Ongoing Account Maintenance & Rebalancing

The phrase set it and forget it tends to come up a lot when talking about longer-term investing and swing trading, and although IRAs are long-term focused by their very nature, the importance of regular portfolio monitoring, maintenance and rebalancing really can’t be overstated. Though there’s a bit of a caveat here: In the name of cost control, investors can’t afford to adjust IRA holdings every month, or whenever fear and turbulence strikes the market. That’s because changing IRA positions or allocations costs money with every transaction, and those costs add up quickly and can eat away at any gains—especially short-term ones.

Realistically, it’s prudent to analyze IRA holdings and performance quarterly at most, but certainly once annually to ensure holdings are still appropriate given any new economic or market forces that cropped up since the last assessment. In the event that an account is suddenly overexposed to non-favorable sectors or asset classes, this can be rectified in that once-yearly IRA check up.
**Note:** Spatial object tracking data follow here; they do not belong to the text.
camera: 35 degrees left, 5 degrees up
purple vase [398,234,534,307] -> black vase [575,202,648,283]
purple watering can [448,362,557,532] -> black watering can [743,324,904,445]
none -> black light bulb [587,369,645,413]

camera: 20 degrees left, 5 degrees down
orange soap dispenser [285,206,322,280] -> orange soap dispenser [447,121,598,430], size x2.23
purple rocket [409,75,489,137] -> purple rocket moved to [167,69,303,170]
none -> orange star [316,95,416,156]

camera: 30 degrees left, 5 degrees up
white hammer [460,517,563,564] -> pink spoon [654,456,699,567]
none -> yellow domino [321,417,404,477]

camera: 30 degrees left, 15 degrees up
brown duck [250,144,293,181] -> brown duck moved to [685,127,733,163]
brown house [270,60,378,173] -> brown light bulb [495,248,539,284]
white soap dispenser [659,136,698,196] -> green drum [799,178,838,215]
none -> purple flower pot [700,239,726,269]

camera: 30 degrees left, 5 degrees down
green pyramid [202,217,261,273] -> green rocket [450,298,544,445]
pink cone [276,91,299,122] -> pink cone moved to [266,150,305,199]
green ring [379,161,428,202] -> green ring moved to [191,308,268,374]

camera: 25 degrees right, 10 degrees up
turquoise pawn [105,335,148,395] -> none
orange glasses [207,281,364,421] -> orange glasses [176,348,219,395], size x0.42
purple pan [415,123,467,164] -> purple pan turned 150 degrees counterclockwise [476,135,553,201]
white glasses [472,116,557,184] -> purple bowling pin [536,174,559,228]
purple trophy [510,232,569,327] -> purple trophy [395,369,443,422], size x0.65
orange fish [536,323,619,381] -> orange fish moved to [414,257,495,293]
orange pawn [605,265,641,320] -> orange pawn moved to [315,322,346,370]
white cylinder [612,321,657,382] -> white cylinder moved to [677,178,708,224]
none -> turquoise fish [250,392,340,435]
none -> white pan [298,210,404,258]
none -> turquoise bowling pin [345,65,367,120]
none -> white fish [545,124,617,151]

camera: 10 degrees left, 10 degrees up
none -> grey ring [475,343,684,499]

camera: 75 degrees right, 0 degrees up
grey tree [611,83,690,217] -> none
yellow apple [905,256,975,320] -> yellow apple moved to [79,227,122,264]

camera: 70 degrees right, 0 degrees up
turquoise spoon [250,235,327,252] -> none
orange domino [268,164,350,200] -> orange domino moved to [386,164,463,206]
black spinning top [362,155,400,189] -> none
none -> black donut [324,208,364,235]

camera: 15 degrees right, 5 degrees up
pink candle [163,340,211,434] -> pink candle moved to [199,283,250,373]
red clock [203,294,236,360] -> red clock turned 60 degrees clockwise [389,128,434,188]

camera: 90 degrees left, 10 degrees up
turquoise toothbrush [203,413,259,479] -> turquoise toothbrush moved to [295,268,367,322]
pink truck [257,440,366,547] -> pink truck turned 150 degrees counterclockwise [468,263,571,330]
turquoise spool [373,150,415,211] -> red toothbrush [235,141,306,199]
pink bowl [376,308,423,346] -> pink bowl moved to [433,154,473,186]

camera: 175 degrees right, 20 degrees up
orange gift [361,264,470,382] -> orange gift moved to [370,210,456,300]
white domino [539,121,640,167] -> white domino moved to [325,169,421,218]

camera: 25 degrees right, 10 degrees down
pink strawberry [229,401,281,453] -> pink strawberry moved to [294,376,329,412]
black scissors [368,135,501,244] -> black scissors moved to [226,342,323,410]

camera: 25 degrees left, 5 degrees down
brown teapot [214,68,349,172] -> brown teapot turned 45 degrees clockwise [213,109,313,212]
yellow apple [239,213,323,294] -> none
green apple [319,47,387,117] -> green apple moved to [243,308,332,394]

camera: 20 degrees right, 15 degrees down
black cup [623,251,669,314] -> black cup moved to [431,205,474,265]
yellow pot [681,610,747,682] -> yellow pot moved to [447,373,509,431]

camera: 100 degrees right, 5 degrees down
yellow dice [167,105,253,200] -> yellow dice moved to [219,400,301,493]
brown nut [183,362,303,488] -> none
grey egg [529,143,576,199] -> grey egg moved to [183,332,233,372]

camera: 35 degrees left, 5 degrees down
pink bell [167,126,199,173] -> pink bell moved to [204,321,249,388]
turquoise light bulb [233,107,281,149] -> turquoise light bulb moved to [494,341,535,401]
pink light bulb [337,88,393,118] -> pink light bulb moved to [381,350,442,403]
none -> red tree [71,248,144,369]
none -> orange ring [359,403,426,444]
Whenever performing annual maintenance and rebalancing, investors should act logically, ensuring sensible allocations to both equities and bonds/fixed-income, and broad diversification across multiple indexes, sectors, and asset classes showing relative strength for the time being and the year or so ahead. In bullish conditions, that may include technology, consumer discretionary, and index funds in general. And conversely, in more bearish conditions, investors might opt for more (relative) safety in the form of funds that follow utilities, consumer staples, bonds, and even commodities like gold and silver.

Overall, traditional and Roth IRAs are widely considered valuable components of most any long-term financial plans. The tax advantages and compounding interest alone makes Roth IRAs in particular attractive tools for younger investors who are starting to establish and build savings for their (distant) retirement.

Much like with any portfolio of long-term investments, traditional and Roth IRAs require a lot of patience and cost-consciousness, and perhaps less market expertise than many might initially assume. Considering the rise of robo-advisors and the prevalence of low-cost ETFs, index and mutual funds, even inexperienced investors could rather securely put money to work in preparation for the ultimate financial goal, a prosperous retirement.